Guiseppi-Elie is associate dean of engineering medicine (EnMed) at Texas A&M University. He is currently a TEES Research Professor and professor in the Department of Biomedical Engineering with a courtesy appointment in the Department of Electrical and Computer Engineering. EnMed is Texas A&M’s innovative engineering medicine school option at Houston Methodist Hospital, developed to educate a new kind of physician to create transformational technology for health care.
“I am delighted to join my colleagues at HMRI, several with whom I have active collaborations,” said Guiseppi-Elie.
Guiseppi-Elie is world-renowned researcher whose interests are in engineered bioanalytical microsystems in the service of human health and medicine. Collaborations with Houston Methodist researchers include one with Dr. Ennio Tasciotti on the application of a dual-function, 24-well Electrical Cell Stimulation and Recording System for the concomitant electrification of human inducible pluripotent stem cells to guide differentiation while monitoring and modeling cellular trans-membrane electrical impedance.

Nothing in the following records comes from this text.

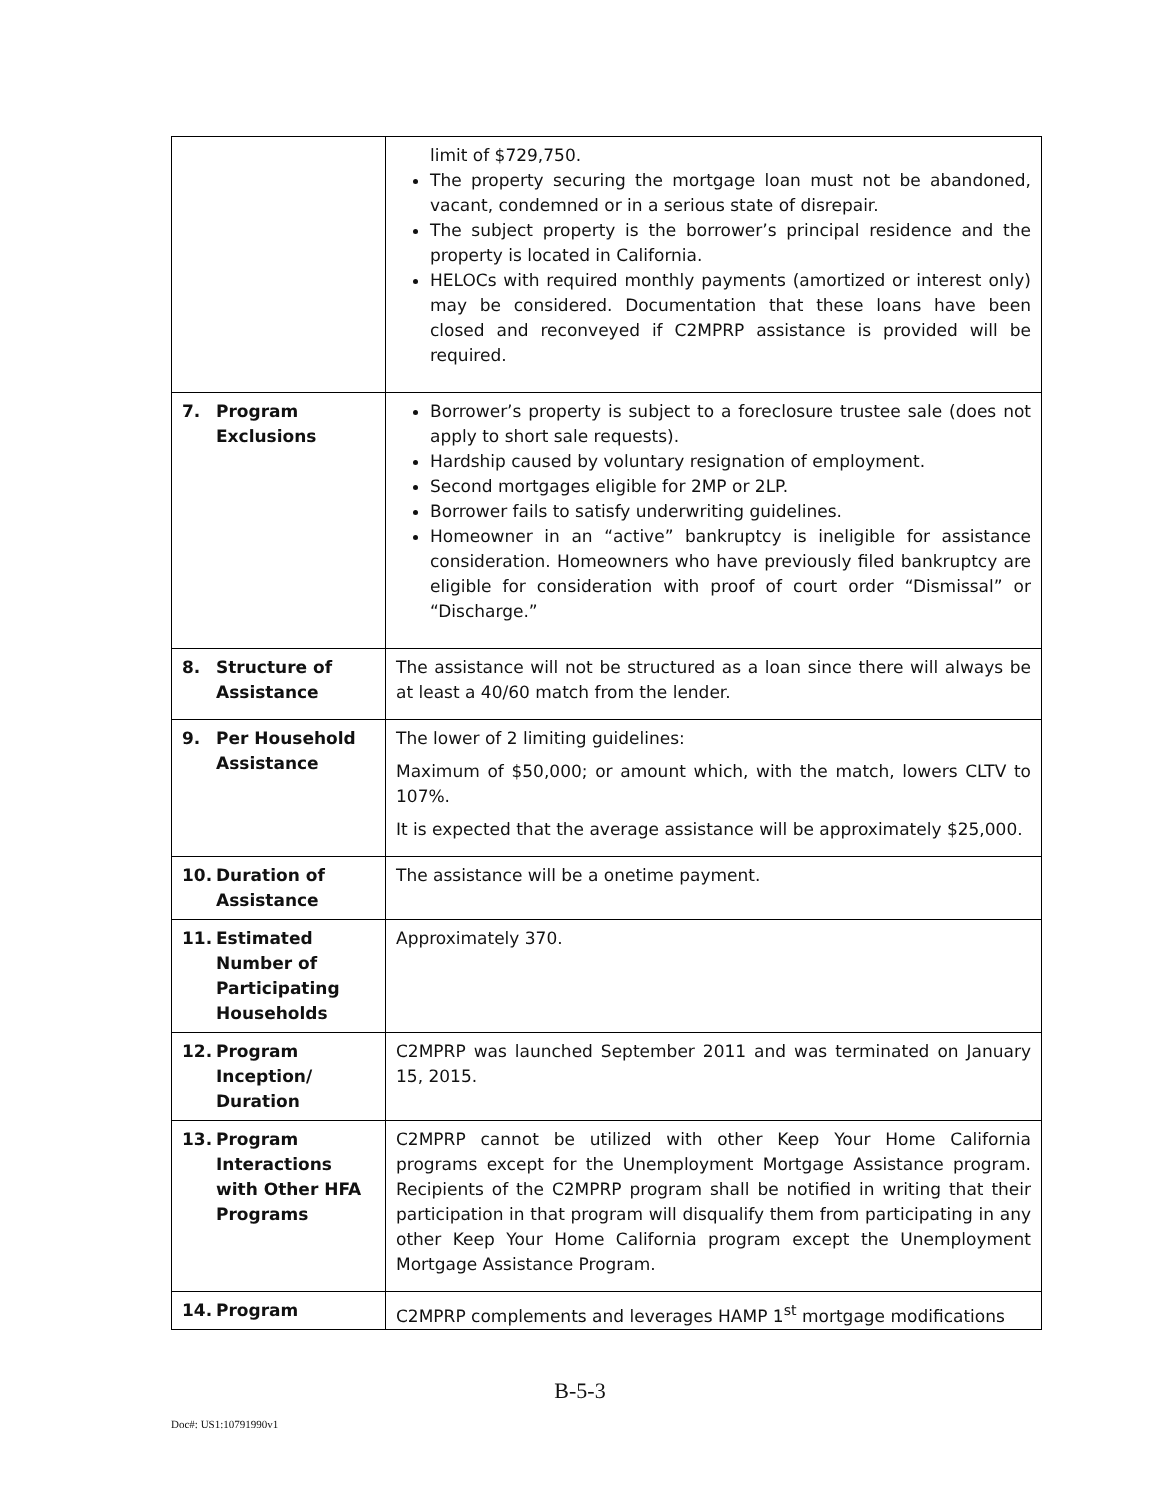| | limit of $729,750. The property securing the mortgage loan must not be abandoned, vacant, condemned or in a serious state of disrepair. The subject property is the borrower’s principal residence and the property is located in California. HELOCs with required monthly payments (amortized or interest only) may be considered. Documentation that these loans have been closed and reconveyed if C2MPRP assistance is provided will be required. |
| 7. Program Exclusions | Borrower’s property is subject to a foreclosure trustee sale (does not apply to short sale requests). Hardship caused by voluntary resignation of employment. Second mortgages eligible for 2MP or 2LP. Borrower fails to satisfy underwriting guidelines. Homeowner in an “active” bankruptcy is ineligible for assistance consideration. Homeowners who have previously filed bankruptcy are eligible for consideration with proof of court order “Dismissal” or “Discharge.” |
| 8. Structure of Assistance | The assistance will not be structured as a loan since there will always be at least a 40/60 match from the lender. |
| 9. Per Household Assistance | The lower of 2 limiting guidelines: Maximum of $50,000; or amount which, with the match, lowers CLTV to 107%. It is expected that the average assistance will be approximately $25,000. |
| 10. Duration of Assistance | The assistance will be a onetime payment. |
| 11. Estimated Number of Participating Households | Approximately 370. |
| 12. Program Inception/ Duration | C2MPRP was launched September 2011 and was terminated on January 15, 2015. |
| 13. Program Interactions with Other HFA Programs | C2MPRP cannot be utilized with other Keep Your Home California programs except for the Unemployment Mortgage Assistance program. Recipients of the C2MPRP program shall be notified in writing that their participation in that program will disqualify them from participating in any other Keep Your Home California program except the Unemployment Mortgage Assistance Program. |
| 14. Program | C2MPRP complements and leverages HAMP 1<sup>st</sup> mortgage modifications |
B-5-3
Doc#: US1:10791990v1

Another is with Dr. Philip Horner on the development and application of electroconductive polymer interfaces for next-generation neurostimulation electrodes. He also is working with Cooke on the development and application of a biosensor-enabled, dual-sensing, microfluidic vasculature-on-a-chip system that measures nitric oxide and reactive oxygen species for studying the role of therapeutic agents on human inducible pluripotent stem cells derived endothelial cells from patients with Hutchinson-Gilford progeria syndrome.
Guiseppi-Elie has published more than 150 archival scientific papers, 31 books or proceedings chapters, holds eight U.S. and foreign patents and has given over 200 invited lectures. He is editor-in-chief of Bioengineering, associate editor of Biomedical Microdevices and a member of the editorial boards of The Journal of Bioactive and Compatible Polymers, NanoBiotechnology and Applied Biochemistry and Biotechnology.
He has been a guest editor for the Institute of Electrical and Electronics Engineers’ (IEEE) Journal of Biomedical and Health Informatics. Guiseppi-Elie is a Fulbright Specialist Award recipient in bioengineering at the University of Tucumán in Tucumán, Argentina, and Wrocław University of Science and Technology in Poland, and has been an IEEE-Engineering in Medicine and Biology Society Distinguished Lecturer.
He is a fellow of the American Institute of Medical and Biological Engineering, the Royal Society of Chemistry and IEEE, a lifetime member of the American Institute of Chemical Engineers and holds memberships in many other prominent organizations.